It was a topsy, turvy Monday on Wall Street. However, as the financial world scrambles to recover, Texas remains in good shape.
That's largely because of a thriving oil and gas industry and healthy employment rates. However, experts warn that Texas is not immune to the effects of the souring economy and typically lags national trends by several months.
Other states are facing deficits. They're having to propose cuts to government health care to children, disabled and the elderly. But lawmakers in Texas so far expect to have enough money when they convene in January to write a state budget without such cuts.
A healthy oil industry in Texas means stout employment rates. It also helps the state because proceeds from oil and gas production taxes are divvied up among public education and the state's
so-called Rainy Day Fund. Several billion dollars are expected to be sitting in the fund by the time lawmakers meet next January.
Further padding the next two-year budget, lawmakers expect to have more than $8 billion left over from the last spending cycle. But, things can still change.
One local financial expert tells us to ignore your emotions when it comes to investing.

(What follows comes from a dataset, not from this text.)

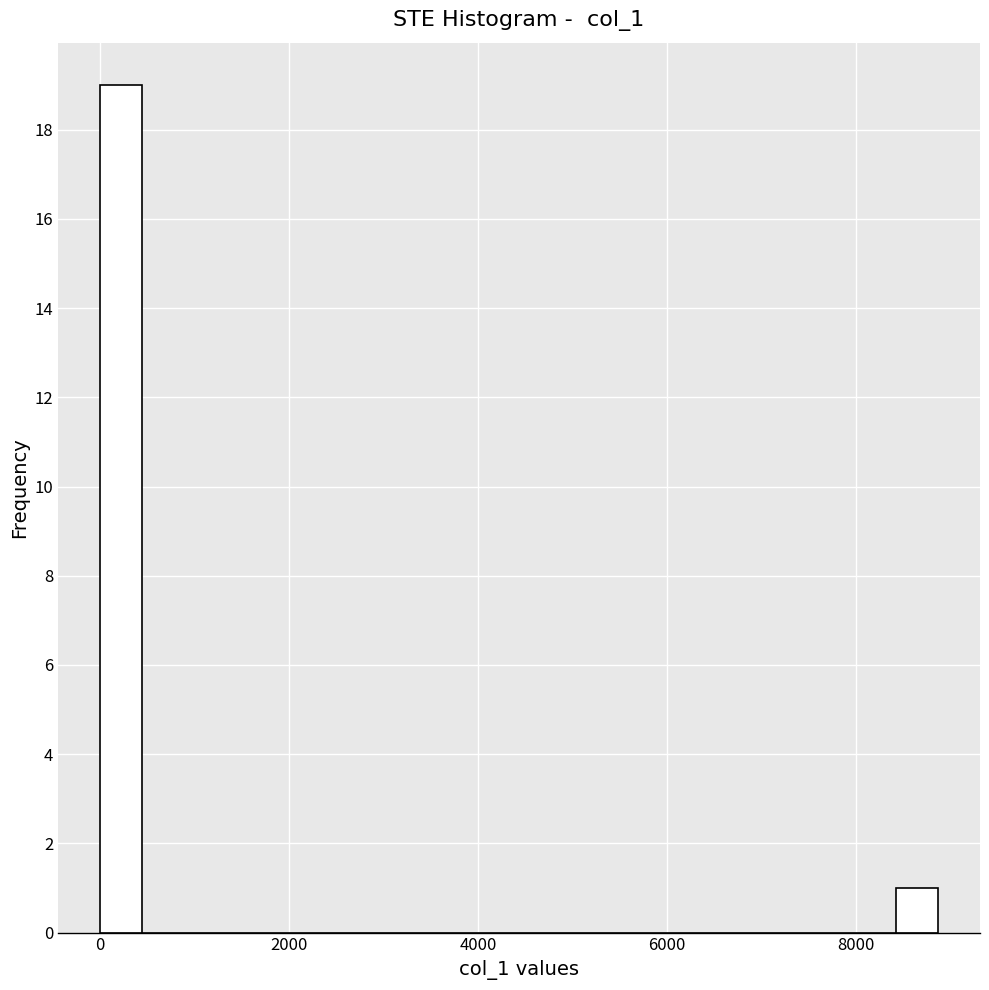

Read against the x-axis, roughly where is the centre of the tallest bar?

200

"Probably the most difficult thing to do is you have to resist the urge to follow your emotions when you invest, because if you do fear will cause you to buy and will cause you to sell at the bottom," LPL Financial Stockbroker Steve Aldrich said. "Greed will cause you to buy at the top and you need to do exactly the opposite of that."
Aldrich says this is the time to invest. He says the market will eventually turn around.